During a Hazardous Material Incident

  • If you witness (or smell) a hazardous materials incident, call 911.
  • If you hear a warning signal, listen to the Media for further instructions.
  • Stay away from the incident site.
  • If you are caught outside, remember that gases and mists are generally heavier than air.  Try to stay upstream, uphill and upwind.
  • If in a motor vehicle, stop and seek shelter in a permanent building if possible.  If you must remain in your car, keep windows and vents closed and shut off the air conditioner and heater.
  • If asked to evacuate your home, do so immediately, checking with neighbors who may require special assistance.  If authorities indicate that there is enough time, close windows, shut vents and turn off attic, heating and air conditioning fans to minimize contamination.
  • If requested to ‘shelter-in-place’, follow all instructions given by authorities.
  • Immediately after the shelter-in-place announcement is issued, fill the bathtub (first sterilize it with a diluted bleach solution –one part bleach to 10 parts water) and large containers with water for drinking, cooking and dishwashing.  Be prepared to turn off the main water intake valve in case authorities ask you to do so.
  • Close and lock all exterior doors and windows.  Close vents, fireplace dampers and as many interior doors as possible. 
  • Turn off air conditioners and ventilation systems.                                                                                
  • Assemble all household members and pets in the pre-designated HazMat Incident room with your Supply Kit.
  • Close doors and windows in the room, stuffing a towel tightly under each door, taping around the sides and top of the door.  Cover each window and vent in the room with a single piece of plastic sheeting, taping all around the edges of the sheeting to provide a continuous seal.  If there are any cracks or holes in the room, such as around pipes, fill them with modeling clay or other similar materials.
  • Remain in the room, listening to emergency broadcasts on the radio, until authorities advise you to leave.
  • If warned of the possibility of an outdoor explosion, close all drapes, curtains and shades in the room, staying away from windows to prevent injury from breaking glass.
  • When advised to leave your shelter, open all doors and windows, turning on air conditioning and ventilation systems.  These measures will flush out chemicals that infiltrated the building.
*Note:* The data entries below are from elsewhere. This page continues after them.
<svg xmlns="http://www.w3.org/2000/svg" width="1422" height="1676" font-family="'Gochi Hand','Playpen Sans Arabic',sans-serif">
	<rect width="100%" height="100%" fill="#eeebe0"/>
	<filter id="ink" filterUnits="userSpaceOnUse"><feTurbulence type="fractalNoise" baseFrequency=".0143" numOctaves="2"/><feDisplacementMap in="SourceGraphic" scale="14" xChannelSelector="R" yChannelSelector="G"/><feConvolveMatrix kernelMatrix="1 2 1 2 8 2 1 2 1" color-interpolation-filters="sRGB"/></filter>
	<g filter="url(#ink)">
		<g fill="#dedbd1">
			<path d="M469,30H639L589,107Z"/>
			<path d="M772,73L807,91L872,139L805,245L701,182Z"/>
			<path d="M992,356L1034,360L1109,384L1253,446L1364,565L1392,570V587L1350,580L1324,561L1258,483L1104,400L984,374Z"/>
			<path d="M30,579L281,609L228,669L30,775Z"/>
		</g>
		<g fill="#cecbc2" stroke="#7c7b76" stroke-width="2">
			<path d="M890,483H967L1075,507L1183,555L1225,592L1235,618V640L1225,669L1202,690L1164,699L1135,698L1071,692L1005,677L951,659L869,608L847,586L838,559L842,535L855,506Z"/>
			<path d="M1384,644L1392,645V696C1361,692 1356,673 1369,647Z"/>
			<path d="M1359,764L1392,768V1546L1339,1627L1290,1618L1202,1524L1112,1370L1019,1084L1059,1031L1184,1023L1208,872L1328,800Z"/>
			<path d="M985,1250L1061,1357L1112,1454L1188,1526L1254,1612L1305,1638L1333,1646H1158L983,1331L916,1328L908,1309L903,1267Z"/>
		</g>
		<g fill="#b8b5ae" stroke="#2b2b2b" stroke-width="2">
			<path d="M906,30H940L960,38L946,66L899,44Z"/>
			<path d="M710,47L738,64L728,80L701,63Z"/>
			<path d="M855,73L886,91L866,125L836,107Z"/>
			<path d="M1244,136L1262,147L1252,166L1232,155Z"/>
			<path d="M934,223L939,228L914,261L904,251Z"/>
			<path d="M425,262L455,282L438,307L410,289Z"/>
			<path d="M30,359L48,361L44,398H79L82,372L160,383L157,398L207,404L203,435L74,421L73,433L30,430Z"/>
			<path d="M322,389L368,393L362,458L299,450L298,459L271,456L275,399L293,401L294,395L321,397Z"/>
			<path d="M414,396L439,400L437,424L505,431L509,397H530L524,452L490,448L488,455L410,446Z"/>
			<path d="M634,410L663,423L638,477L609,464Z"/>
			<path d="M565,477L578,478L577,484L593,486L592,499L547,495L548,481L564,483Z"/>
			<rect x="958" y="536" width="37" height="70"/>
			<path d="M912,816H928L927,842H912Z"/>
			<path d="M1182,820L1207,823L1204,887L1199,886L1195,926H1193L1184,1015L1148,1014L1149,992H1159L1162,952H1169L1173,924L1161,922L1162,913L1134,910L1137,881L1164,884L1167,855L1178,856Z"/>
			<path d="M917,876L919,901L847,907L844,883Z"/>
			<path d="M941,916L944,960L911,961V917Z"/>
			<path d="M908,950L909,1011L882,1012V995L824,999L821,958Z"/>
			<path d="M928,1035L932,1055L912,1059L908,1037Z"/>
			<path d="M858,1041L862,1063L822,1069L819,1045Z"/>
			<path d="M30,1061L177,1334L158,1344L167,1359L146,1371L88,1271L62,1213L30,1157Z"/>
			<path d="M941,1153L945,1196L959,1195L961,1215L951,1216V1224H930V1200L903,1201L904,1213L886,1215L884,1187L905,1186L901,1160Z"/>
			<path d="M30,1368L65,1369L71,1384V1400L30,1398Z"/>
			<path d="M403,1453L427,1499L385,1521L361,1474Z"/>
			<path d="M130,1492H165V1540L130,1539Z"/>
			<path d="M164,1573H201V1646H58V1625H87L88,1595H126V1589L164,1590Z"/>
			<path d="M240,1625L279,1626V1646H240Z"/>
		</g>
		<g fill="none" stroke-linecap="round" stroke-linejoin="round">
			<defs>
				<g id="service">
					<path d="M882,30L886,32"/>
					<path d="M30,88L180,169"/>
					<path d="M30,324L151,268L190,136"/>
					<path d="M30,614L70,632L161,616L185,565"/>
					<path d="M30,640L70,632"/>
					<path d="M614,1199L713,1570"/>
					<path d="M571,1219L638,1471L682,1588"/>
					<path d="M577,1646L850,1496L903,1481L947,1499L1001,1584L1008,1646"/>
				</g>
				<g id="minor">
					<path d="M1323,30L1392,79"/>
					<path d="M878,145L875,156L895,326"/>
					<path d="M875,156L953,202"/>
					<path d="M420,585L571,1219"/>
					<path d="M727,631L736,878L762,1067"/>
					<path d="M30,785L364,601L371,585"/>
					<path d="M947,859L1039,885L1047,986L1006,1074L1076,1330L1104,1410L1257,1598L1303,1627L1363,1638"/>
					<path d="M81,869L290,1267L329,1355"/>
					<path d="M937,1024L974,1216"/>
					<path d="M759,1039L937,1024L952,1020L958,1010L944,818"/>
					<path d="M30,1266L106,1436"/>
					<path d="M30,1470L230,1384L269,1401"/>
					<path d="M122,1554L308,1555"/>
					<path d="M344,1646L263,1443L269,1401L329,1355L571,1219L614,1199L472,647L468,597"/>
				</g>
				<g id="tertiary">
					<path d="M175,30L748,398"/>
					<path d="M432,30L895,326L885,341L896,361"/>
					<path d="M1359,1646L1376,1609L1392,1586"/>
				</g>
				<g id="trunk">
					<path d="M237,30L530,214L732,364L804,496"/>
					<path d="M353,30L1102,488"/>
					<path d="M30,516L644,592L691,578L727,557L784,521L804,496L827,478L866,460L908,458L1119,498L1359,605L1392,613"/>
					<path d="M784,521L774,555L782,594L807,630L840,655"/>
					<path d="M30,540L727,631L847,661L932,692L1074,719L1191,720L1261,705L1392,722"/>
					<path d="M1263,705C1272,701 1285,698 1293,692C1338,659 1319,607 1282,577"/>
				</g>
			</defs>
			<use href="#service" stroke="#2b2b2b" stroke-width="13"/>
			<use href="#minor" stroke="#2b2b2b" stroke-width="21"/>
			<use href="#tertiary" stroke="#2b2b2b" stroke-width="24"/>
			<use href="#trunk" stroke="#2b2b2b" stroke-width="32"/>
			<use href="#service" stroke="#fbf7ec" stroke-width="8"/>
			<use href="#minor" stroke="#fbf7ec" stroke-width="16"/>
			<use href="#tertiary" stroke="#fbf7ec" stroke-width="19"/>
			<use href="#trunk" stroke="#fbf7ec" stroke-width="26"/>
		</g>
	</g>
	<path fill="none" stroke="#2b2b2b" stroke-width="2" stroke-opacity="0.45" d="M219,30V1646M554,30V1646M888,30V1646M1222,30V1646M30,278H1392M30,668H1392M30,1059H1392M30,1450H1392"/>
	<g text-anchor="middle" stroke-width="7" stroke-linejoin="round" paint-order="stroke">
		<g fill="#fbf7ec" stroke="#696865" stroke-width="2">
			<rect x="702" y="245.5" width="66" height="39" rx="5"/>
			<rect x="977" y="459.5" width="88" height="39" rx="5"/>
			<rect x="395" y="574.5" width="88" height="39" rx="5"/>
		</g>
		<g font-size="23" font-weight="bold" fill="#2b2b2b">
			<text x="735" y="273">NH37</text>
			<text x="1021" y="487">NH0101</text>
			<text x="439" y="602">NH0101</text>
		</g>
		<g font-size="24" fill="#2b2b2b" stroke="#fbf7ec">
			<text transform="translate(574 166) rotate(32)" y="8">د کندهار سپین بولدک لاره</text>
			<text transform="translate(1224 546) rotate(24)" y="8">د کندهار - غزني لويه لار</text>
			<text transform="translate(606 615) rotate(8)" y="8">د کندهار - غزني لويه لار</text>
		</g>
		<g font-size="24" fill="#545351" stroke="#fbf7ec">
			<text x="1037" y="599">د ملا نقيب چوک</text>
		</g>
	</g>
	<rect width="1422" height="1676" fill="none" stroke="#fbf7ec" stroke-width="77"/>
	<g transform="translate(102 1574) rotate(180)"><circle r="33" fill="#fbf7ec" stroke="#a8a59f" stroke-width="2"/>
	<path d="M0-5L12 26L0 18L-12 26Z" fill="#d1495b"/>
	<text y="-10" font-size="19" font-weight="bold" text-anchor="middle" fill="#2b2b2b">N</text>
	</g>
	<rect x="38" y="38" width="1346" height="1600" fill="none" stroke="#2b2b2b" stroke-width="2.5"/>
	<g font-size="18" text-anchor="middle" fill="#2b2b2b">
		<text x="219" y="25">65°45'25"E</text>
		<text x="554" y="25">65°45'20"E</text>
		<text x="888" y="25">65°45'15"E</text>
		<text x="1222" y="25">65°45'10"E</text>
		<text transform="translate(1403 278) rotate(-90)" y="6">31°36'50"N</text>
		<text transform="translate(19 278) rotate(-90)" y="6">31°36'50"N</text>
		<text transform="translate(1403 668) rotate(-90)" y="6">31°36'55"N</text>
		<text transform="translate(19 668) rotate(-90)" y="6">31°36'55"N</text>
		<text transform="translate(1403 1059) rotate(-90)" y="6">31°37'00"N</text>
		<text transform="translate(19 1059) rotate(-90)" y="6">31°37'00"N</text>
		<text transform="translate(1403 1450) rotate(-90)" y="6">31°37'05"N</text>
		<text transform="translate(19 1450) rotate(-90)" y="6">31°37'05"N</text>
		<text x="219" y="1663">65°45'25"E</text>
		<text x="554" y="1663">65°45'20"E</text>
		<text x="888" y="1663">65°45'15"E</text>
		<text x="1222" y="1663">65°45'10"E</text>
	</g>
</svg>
  • Schools and other public buildings may institute procedures to shelter-in-place.  If there is a HazMat incident, you will probably not be permitted to drive to your children’s school and pick them up.  Doors will probably be locked to keep your children safe.
  • Do not eat or drink food or water that may have been contaminated.
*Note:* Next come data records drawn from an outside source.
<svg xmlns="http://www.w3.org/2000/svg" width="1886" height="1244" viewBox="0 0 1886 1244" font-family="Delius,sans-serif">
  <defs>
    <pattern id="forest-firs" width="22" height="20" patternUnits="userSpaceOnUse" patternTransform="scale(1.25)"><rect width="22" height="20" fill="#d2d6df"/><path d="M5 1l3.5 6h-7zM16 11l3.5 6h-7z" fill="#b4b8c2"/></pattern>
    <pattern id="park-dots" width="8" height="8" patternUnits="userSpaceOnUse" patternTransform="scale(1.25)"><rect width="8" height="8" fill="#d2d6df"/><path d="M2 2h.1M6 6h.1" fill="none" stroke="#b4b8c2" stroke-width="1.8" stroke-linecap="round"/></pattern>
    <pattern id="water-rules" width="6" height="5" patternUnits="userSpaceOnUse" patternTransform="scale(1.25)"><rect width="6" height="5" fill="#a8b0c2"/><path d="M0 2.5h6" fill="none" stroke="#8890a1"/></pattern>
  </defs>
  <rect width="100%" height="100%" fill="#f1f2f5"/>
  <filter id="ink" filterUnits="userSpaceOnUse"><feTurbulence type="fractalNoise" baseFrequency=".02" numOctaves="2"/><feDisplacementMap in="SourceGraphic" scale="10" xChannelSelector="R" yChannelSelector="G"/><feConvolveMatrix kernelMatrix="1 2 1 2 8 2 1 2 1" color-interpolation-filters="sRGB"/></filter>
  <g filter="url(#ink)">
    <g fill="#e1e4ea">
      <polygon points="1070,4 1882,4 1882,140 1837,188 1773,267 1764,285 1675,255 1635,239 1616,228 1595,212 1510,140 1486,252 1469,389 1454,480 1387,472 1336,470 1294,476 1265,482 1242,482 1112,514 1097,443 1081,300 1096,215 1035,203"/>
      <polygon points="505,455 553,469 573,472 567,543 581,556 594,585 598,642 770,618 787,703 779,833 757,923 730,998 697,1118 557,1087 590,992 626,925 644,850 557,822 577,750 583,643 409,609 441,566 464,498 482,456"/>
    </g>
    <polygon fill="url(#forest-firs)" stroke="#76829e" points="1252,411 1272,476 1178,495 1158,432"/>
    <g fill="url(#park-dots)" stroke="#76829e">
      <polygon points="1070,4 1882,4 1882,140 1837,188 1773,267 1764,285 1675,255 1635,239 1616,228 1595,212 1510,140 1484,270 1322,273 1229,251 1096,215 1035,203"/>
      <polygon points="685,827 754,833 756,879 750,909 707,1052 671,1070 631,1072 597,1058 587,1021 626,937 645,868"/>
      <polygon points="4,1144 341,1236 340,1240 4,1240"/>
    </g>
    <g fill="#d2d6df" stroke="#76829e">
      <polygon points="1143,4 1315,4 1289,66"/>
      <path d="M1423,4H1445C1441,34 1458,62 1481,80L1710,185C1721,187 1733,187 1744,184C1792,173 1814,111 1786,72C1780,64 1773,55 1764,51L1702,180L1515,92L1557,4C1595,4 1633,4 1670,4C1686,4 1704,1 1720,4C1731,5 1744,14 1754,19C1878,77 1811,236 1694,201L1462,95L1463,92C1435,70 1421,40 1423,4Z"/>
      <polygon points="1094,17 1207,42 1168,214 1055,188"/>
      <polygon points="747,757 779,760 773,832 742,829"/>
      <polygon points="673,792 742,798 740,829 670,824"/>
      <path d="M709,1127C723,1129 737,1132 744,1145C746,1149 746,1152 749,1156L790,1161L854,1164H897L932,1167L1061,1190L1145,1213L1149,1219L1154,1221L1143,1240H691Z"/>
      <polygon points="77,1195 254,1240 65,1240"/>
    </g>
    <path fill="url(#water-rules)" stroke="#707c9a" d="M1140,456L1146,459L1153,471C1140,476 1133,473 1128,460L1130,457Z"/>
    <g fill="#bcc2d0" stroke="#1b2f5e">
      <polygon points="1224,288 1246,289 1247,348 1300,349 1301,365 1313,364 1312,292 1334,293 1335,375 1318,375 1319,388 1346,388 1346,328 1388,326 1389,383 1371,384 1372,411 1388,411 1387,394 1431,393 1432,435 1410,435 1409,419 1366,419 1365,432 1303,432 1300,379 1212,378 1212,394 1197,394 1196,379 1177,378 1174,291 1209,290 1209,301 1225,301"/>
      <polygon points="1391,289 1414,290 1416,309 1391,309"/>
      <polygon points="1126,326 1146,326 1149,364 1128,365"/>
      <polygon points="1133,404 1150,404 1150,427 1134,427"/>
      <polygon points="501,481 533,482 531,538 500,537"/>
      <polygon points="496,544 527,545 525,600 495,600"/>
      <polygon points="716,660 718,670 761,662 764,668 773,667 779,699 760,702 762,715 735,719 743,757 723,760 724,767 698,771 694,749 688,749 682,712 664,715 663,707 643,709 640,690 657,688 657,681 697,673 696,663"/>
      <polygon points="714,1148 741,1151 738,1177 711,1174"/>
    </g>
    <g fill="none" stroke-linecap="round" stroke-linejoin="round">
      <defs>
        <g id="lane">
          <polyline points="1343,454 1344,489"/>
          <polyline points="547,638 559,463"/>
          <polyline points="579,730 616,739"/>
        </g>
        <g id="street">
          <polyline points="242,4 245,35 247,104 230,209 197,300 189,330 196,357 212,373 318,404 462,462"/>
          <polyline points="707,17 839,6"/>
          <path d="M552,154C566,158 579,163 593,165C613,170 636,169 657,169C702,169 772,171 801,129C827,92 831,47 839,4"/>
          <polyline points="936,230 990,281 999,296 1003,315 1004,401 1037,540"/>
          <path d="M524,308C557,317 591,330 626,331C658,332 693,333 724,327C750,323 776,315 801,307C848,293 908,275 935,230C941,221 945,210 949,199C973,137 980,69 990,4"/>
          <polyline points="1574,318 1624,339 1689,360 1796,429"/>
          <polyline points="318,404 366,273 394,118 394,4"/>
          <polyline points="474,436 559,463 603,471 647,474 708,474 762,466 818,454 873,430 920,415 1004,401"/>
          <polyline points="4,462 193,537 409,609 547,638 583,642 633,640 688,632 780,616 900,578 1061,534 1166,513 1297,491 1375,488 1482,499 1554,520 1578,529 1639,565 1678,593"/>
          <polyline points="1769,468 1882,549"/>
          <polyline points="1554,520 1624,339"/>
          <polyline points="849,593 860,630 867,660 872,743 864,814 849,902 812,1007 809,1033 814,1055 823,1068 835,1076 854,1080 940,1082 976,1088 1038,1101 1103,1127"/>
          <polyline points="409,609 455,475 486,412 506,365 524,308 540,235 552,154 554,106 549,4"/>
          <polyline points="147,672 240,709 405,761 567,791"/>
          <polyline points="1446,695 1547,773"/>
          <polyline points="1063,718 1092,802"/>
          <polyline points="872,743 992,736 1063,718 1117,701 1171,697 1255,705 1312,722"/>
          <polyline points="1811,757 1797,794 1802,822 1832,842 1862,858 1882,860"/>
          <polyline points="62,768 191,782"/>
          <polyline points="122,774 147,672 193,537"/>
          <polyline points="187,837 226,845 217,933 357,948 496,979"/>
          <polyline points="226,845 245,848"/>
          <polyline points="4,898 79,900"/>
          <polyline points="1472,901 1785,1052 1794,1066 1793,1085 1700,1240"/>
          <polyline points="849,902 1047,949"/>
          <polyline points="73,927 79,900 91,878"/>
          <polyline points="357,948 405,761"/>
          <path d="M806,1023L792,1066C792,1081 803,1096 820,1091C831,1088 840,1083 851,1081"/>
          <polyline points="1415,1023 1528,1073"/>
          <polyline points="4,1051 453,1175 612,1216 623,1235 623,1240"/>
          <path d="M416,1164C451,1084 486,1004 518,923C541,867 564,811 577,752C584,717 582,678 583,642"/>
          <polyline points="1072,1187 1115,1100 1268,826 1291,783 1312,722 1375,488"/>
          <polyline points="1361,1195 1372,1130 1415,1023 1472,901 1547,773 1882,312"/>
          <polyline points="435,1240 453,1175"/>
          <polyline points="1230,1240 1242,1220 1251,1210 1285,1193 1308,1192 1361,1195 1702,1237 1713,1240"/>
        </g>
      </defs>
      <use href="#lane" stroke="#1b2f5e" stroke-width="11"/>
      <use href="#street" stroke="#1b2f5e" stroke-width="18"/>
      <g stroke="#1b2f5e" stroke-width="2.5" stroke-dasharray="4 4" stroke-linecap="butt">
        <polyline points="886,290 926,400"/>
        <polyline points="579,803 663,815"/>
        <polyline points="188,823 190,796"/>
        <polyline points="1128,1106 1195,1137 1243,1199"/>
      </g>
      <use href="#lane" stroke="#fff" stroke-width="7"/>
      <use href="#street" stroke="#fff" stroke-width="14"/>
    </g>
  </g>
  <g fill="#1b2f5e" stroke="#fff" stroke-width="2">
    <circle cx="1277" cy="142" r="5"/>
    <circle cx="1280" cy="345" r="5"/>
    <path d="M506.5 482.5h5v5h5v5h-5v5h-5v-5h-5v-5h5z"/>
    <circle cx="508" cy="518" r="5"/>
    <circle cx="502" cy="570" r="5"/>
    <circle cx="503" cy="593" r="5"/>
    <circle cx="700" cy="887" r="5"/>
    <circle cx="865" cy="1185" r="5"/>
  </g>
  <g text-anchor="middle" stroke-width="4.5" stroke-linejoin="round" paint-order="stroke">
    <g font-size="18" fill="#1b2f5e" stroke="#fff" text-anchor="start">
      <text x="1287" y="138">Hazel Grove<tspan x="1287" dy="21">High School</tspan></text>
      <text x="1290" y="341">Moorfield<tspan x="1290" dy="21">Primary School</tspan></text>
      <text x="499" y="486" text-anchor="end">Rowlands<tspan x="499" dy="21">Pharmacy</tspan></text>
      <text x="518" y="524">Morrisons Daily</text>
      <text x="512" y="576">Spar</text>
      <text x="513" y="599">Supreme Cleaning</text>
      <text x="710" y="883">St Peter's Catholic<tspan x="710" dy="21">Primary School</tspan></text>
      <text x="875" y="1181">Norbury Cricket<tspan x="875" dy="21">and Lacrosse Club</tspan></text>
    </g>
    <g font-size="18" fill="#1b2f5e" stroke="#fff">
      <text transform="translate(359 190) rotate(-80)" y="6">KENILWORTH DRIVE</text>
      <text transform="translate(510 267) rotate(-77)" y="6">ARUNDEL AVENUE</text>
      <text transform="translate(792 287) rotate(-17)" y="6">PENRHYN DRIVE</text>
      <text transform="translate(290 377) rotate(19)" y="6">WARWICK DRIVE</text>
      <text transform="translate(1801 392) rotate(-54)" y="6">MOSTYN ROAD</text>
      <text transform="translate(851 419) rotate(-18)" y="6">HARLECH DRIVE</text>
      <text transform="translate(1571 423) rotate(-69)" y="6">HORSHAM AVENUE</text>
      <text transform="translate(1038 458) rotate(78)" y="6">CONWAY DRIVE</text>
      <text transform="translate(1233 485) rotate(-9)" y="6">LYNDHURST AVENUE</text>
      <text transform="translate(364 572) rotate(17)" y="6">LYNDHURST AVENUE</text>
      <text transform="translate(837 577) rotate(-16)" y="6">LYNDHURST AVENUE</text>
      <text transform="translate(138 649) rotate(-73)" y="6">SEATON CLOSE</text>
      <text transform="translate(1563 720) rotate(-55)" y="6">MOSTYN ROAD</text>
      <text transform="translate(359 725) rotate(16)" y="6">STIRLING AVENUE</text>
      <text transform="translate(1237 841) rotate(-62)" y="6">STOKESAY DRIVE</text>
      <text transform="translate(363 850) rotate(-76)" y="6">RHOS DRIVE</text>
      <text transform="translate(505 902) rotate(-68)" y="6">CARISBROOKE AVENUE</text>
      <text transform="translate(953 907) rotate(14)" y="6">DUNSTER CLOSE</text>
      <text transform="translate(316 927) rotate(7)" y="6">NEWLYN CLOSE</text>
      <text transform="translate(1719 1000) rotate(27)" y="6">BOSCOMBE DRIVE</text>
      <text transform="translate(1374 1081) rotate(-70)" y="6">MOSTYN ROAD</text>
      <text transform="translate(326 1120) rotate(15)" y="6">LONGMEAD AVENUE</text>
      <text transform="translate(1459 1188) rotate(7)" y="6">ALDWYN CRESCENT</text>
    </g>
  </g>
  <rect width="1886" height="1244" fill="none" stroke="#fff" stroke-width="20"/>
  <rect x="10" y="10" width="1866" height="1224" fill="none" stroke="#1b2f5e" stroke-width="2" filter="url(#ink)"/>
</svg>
After a Hazardous Material Incident

  • Do not return to your home until local authorities say it is safe.
  • Upon returning home, open windows and vents; turn on fans to provide ventilation.
  • A person, or item that has been exposed to a hazardous chemical may be contaminated, and should follow decontamination instructions from local authorities. (Depending on the chemical, you may be advised to take a thorough shower, or be advised to stay away from water and follow another procedure.)
  • Seek medical treatment for unusual symptoms as soon as possible.
  • Find out from local authorities how to clean up your land and property.
  • Report any lingering vapors or other hazards to local authorities.